# Dog park fun!



## rannmiller (Jun 27, 2008)

My mom came to visit with Peyton's brother and my friend wanted to have a puppy play date so we met up at the dog park for some fun! 



















Haha Adonis looks so weirdly stretched out in this picture, gotta love the iPhone camera. 










Peyton and Elaina not paying attention.


----------



## rannmiller (Jun 27, 2008)

Pooped after park fun. 










Beautiful Penny face










Milo the attention whore










"I'm le tired!"


----------



## DaneMama (Jun 27, 2008)

They are getting so big and beautiful!!! Thanks for sharing :biggrin:


----------



## harrkim120 (Feb 2, 2010)

Geez..look at her all flashing the world!!!


----------



## Ania's Mommy (Feb 8, 2009)

Looks like they had a good time.

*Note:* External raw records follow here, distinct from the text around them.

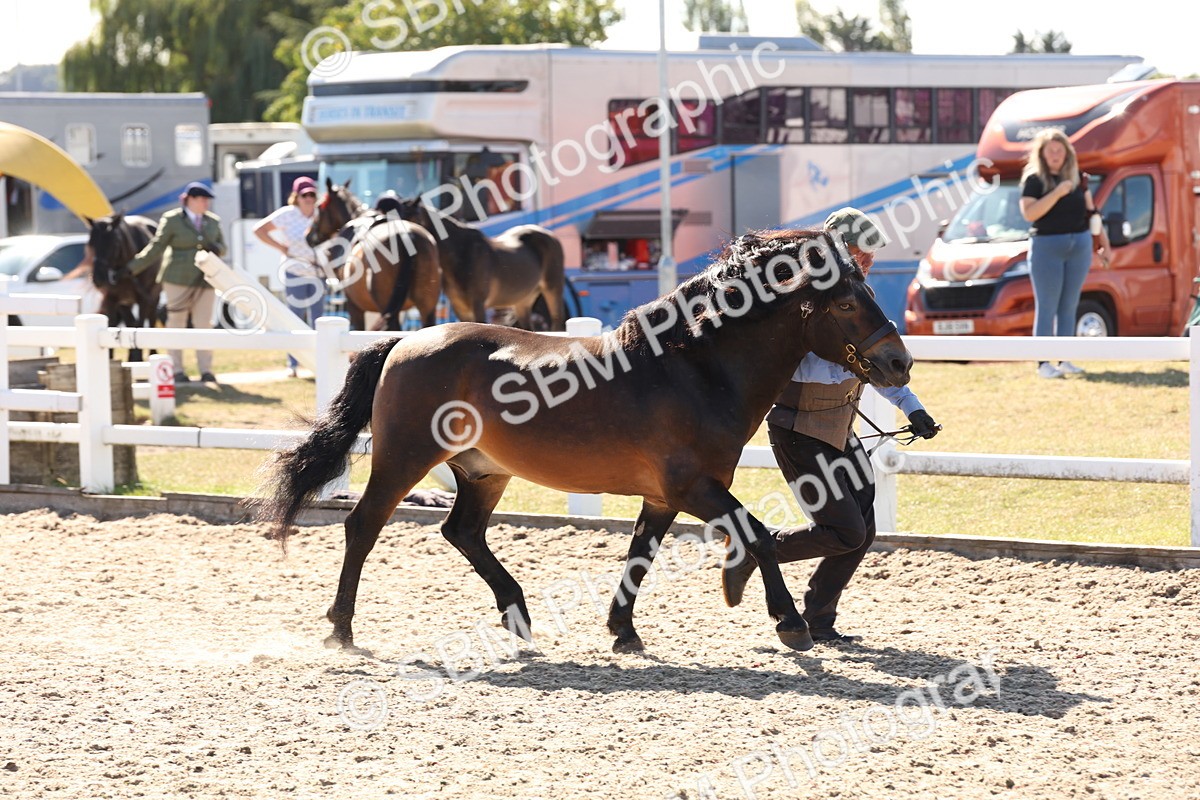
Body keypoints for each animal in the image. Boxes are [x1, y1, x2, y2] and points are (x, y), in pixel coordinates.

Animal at [85, 214, 163, 363]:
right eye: (91, 243)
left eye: (114, 243)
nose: (98, 278)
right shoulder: (112, 299)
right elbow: (113, 325)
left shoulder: (144, 298)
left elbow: (140, 325)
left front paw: (139, 357)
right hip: (126, 302)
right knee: (130, 322)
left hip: (154, 295)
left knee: (150, 318)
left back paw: (151, 353)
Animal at [256, 228, 912, 655]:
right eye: (847, 301)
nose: (899, 363)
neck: (693, 368)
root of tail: (404, 342)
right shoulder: (694, 487)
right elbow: (758, 536)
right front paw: (789, 623)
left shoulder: (666, 497)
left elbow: (641, 555)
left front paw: (624, 631)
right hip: (405, 458)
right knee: (363, 525)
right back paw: (340, 628)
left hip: (484, 471)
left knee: (462, 532)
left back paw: (518, 617)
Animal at [394, 196, 566, 331]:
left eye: (411, 219)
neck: (462, 254)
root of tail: (550, 236)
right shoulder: (460, 309)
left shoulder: (478, 304)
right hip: (523, 301)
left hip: (552, 290)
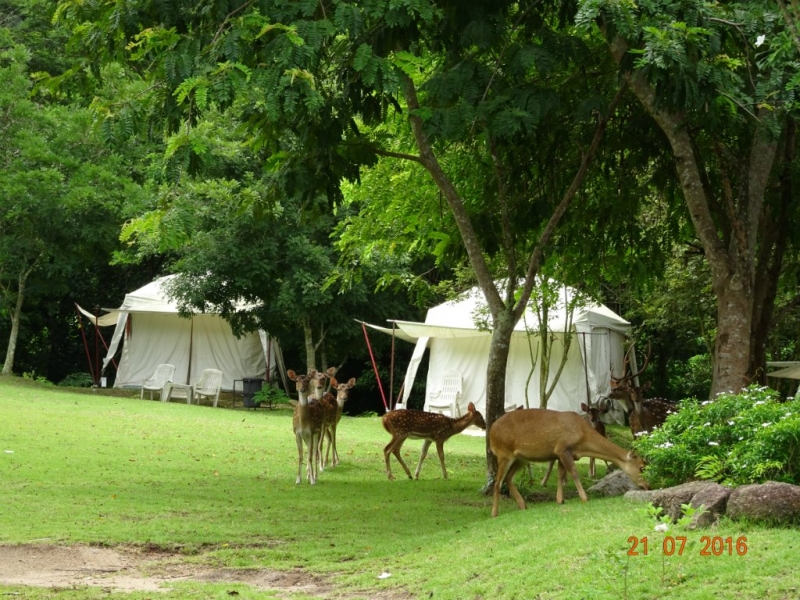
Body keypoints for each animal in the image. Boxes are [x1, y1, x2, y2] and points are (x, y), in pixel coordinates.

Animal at [488, 408, 648, 516]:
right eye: (642, 467)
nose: (647, 486)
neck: (583, 438)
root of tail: (491, 432)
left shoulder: (561, 454)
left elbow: (560, 475)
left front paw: (560, 500)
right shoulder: (562, 448)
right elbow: (574, 473)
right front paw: (584, 498)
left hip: (520, 458)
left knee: (508, 478)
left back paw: (522, 505)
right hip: (504, 454)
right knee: (497, 481)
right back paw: (495, 513)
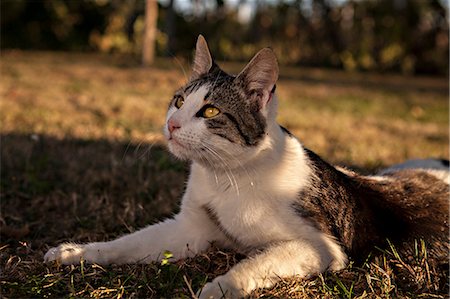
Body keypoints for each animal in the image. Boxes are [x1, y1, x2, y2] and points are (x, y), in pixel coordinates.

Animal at [44, 36, 448, 298]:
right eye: (179, 101)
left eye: (210, 111)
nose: (172, 125)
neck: (225, 176)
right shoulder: (190, 229)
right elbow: (129, 242)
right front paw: (77, 253)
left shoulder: (321, 247)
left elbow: (259, 262)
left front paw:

You have a good lookin' pack!


----------



## luvMyBRT (Mar 8, 2010)

Beautiful dogs! They look like they are having a blast! :biggrin:


----------



## CorgiPaws (Mar 31, 2009)

They're all so cute... but Milo will always be my favorite! haha. I just adore him.


----------



## xxshaelxx (Mar 8, 2010)

omg! Peyton is getting so BIG! When are WE going to go to the dog park together so Peyton can meet Kuso? I think they'd be boyfriend and girlfriend. hahahaha.

And what dog park is THAT?!


----------



## corgi owner (May 8, 2010)

They looked like they had alot of fun! I like the i Phone photo! They are cute dogs!


----------